Entretanto, a Open Ocean Engineering, uma empresa start-up sediada em Hong Kong, desenvolveu o Clearbot, um pequeno robô movido a energia solar que pode recolher lixo e limpar derrames de óleo em cursos de água urbanos. Capaz de recolher até 200 quilos de detritos por missão, utiliza a IA para registar e classificar os resíduos recolhidos.
Mas mesmo que os algoritmos funcionem na perfeição, a forma como se opta por utilizá-los é importante - há muitos problemas bem documentados com estes projectos. O Ocean Cleanup, por exemplo, simplesmente reinventou a pesca de arrasto, mas para o plástico. Isso acarreta riscos para a vida oceânica e para a biodiversidade - precisamente o que se está a tentar salvar.
Segundo as suas próprias estimativas, dezenas de milhares de pequenas criaturas marinhas, como crustáceos, peixes, medusas e lulas, podem ficar presas nas redes, mesmo quando o sistema é utilizado na sua velocidade mais lenta.
Durante as primeiras 12 viagens do seu sistema de redes de arrasto à Grande Mancha de Lixo do Pacífico, a The Ocean Cleanup apanhou 193.832 kg de plástico e 667 kg das chamadas capturas acessórias, que consistem maioritariamente em peixes, tubarões, moluscos e tartarugas marinhas.
Embora seja muito mais plástico do que vida marinha, há uma análise de custo-benefício a considerar. Além disso, as enormes redes são rebocadas por navios movidos a gasóleo, o que torna o processo extremamente intensivo em carbono.
Uma questão ainda maior é que estes esforços mal estão a fazer mossa no problema. Todos os anos, pelo menos 14 milhões de toneladas de plástico vão parar ao oceano. Ao ritmo actual, prevê-se que, em 2050, o plástico pese mais do que os peixes nos ecossistemas. De acordo com o seu painel de dados, a The Ocean Cleanup apanhou até agora cerca de 3300 toneladas deste material.
Em última análise, um tratado global juridicamente vinculativo, como o que esteve a ser discutido em Paris esta semana, fará a maior diferença para o problema do plástico, atacando-o na origem e não remediando os sintomas. "O mais difícil na tecnologia é ouvir o que é necessário e construir o que é necessário, e não o que pensamos que é necessário", diz Rolnick.
"Não pode ser a tecnologia a chegar e a salvar o dia. Tem de ser uma combinação de pessoas com ferramentas tecnológicas, pessoas com experiência no terreno e comunidades que são afectadas pela tecnologia."
A IA está a ajudar noutros locais. A National Grid ESO, o operador do sistema de electricidade da Grã-Bretanha, está a utilizar a IA para duplicar a precisão das suas previsões de procura de electricidade, permitindo uma melhor integração das energias renováveis.

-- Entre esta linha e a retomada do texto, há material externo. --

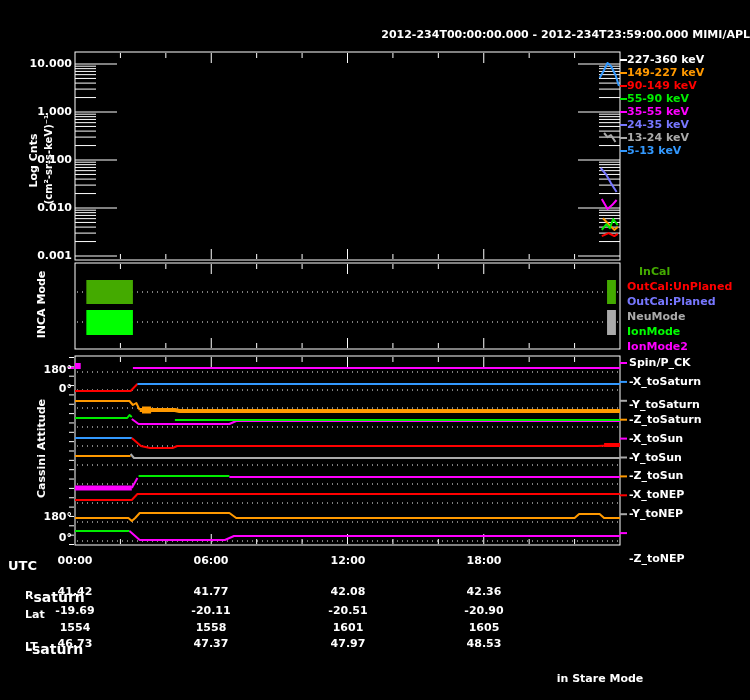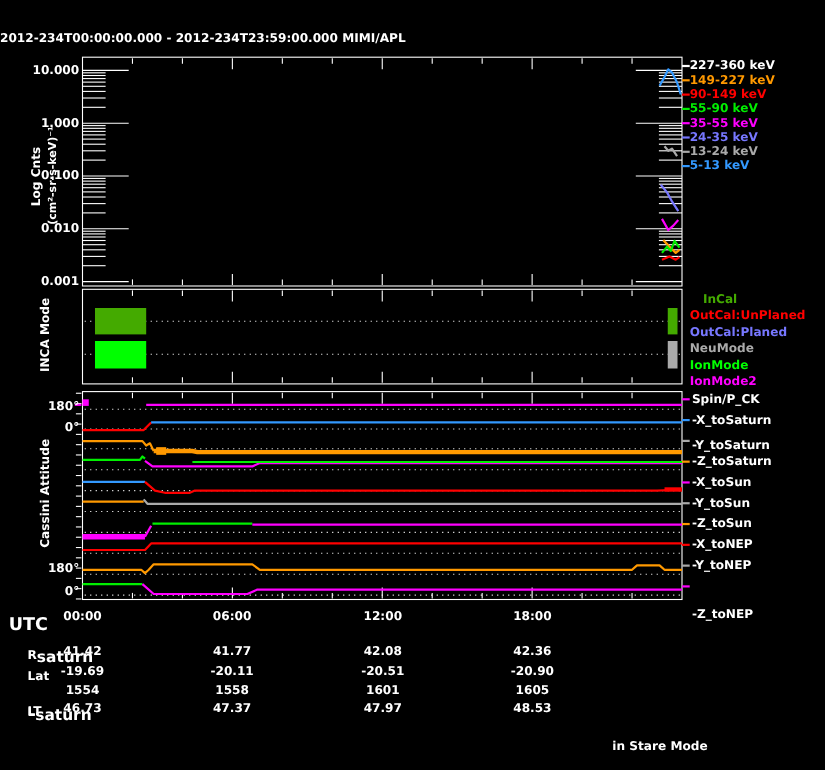"2012-234T00:00:00.000 -" .subtitle { text-align: left -> right }
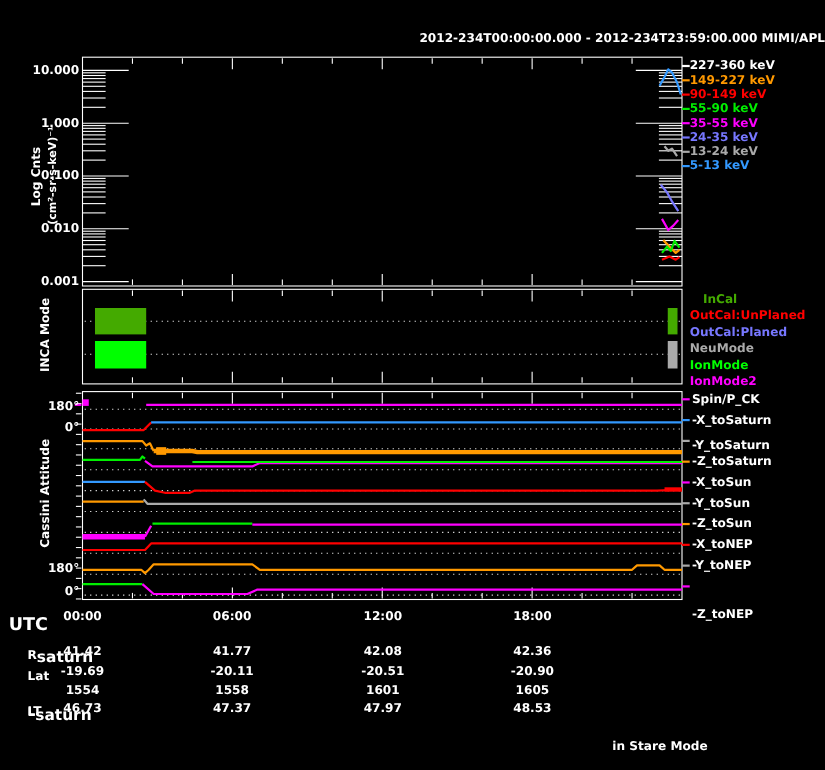"UTC" div.t { font-size: 16px -> 13px }
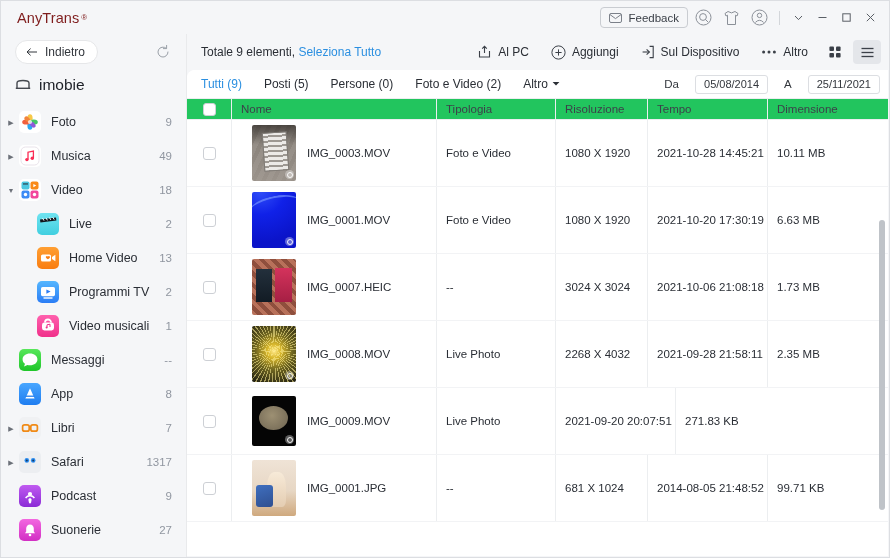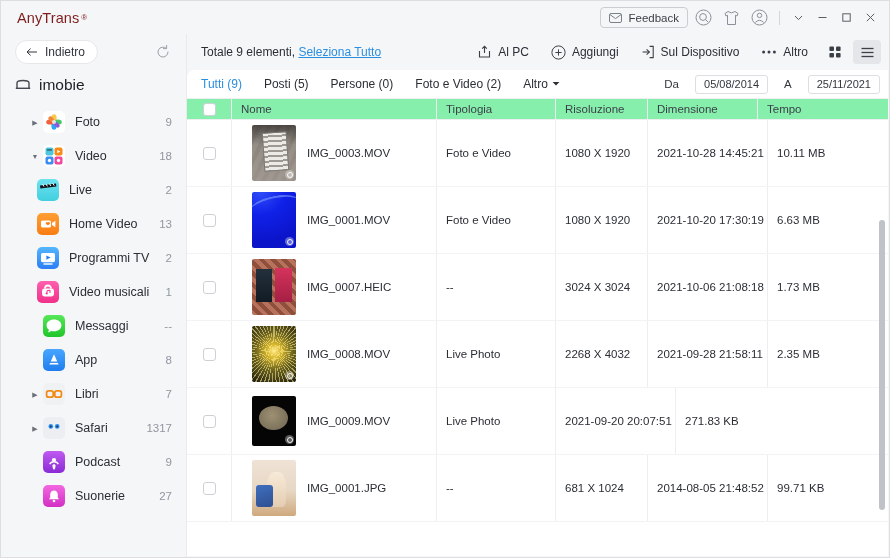"Seleziona Tutto" .total-txt a { text-decoration: underline -> none }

Rolnick tem estado envolvido na criação de ferramentas para sensores automatizados de insectos para ajudar a acelerar e expandir a recolha de dados sobre a biodiversidade em todo o mundo. O resultado já foi enorme: no Panamá, o sistema ajudou os entomologistas a identificar 100 espécies que eram novas para a ciência.
A moral da história é que a inteligência artificial não vai resolver magicamente os nossos problemas, e a opção futurista nem sempre é a mais eficaz. Mas, utilizada de forma inteligente e sensível, a aprendizagem automática pode ser aproveitada para reforçar o poder das pessoas na batalha para salvar o planeta.